-- BEGIN SOURCE EXTRACT --

American Depositary Receipt (ADR) rules govern the creation, registration, and trading of depositary receipts that represent ownership of shares in non-US companies, enabling US investors to buy foreign equity through US markets and settlement systems while the underlying shares remain held by a depositary bank in the issuer's home country.

American Depositary Receipts were created in 1927 by JP Morgan to allow US investors to buy shares in British retailer Selfridges without navigating foreign settlement systems. Today, hundreds of foreign companies from dozens of countries trade in the US through ADR programs, with the total market capitalization of listed ADRs running into the trillions of dollars. ADRs trade on NYSE, Nasdaq, or OTC markets and settle through DTC like ordinary US securities, providing US investors with familiar mechanics, dollar-denominated pricing, and US brokerage account access.

The regulatory framework for ADRs involves both the SEC and the depositary bank. Level I ADRs trade only on the OTC market and do not require full SEC registration — the foreign issuer files a Form F-6 to register the depositary shares themselves but files only a Form 12g3-2(b) exemption for the underlying shares, providing home-country documents in English translation rather than full US GAAP financial statements or complete SEC disclosure. Level II and Level III ADRs require registration of the underlying shares on Form 20-F or Form 40-F (for Canadian issuers), subjecting the foreign issuer to ongoing SEC reporting obligations. Level III ADRs involve a concurrent public offering in the United States.

-- END SOURCE EXTRACT --
-- BEGIN EXTRACTED DATA --

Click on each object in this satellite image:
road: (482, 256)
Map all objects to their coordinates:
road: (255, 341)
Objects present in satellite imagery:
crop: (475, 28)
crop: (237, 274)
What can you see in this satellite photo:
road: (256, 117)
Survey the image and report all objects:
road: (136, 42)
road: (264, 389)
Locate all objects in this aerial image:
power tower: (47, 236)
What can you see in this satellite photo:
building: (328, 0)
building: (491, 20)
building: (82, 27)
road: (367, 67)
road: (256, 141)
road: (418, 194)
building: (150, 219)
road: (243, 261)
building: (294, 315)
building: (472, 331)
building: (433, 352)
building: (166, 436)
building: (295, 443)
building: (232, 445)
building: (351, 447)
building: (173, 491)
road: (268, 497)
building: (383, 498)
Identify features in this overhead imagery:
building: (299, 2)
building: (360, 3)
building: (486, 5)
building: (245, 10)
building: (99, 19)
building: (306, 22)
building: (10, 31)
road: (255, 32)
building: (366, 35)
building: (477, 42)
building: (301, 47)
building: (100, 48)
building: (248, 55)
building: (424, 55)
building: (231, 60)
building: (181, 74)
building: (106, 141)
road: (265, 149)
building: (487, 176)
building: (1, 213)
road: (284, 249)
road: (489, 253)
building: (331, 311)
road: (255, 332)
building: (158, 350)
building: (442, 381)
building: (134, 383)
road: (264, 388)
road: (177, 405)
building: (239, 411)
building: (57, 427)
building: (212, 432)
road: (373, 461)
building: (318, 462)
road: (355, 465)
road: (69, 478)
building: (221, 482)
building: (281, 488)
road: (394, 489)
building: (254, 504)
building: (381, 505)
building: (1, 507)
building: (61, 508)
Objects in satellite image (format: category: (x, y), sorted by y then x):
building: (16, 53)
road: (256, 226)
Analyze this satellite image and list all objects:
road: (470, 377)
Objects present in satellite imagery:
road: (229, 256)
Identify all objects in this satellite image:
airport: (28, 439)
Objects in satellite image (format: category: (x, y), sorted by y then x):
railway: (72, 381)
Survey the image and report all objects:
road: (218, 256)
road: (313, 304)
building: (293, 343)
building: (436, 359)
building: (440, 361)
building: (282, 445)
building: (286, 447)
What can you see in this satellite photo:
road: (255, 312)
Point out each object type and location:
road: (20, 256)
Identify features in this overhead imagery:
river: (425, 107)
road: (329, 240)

-- END EXTRACTED DATA --

PROBLEM DESCRIPTION: Continue the text on American Depositary Receipts, picking up right after its final sentence.

REPLY:
Form F-6, filed by the depositary bank rather than the issuer, registers the depositary shares issued under the deposit agreement. The deposit agreement governs the relationship between the depositary bank, the registered ADR holders, and the foreign issuer, covering dividend distribution, voting rights, information disclosure, fees charged by the depositary, and procedures for exchange of ADRs back into underlying ordinary shares. Depositary banks charge ADR holders a custody fee typically ranging from one to three cents per share annually, deducted from dividend payments.

The SEC has addressed the regulatory status of sponsored versus unsponsored ADRs. Sponsored ADRs are created with the participation and cooperation of the foreign issuer, which enters into a deposit agreement with a single depositary bank. Unsponsored ADRs are created by depositary banks without the issuer's formal involvement, often resulting in multiple competing ADR programs for the same foreign stock — a situation the SEC addressed through a 2008 rule amendment under Exchange Act Rule 12g3-2(b) that expanded the exemption for unsponsored ADRs to accommodate the growing market.

Taxation of ADR dividends follows the same rules as ordinary foreign dividends for US tax purposes: dividends are reported on Form 1099-DIV and are generally eligible for the qualified dividend rate if the ADR is sponsored and the underlying company is in a country with a qualifying treaty or is a corporation eligible for the lower rate. The depositary bank withholds foreign taxes at the applicable treaty rate and reports them in Box 7 of the 1099-DIV, allowing holders to claim a foreign tax credit on Form 1116.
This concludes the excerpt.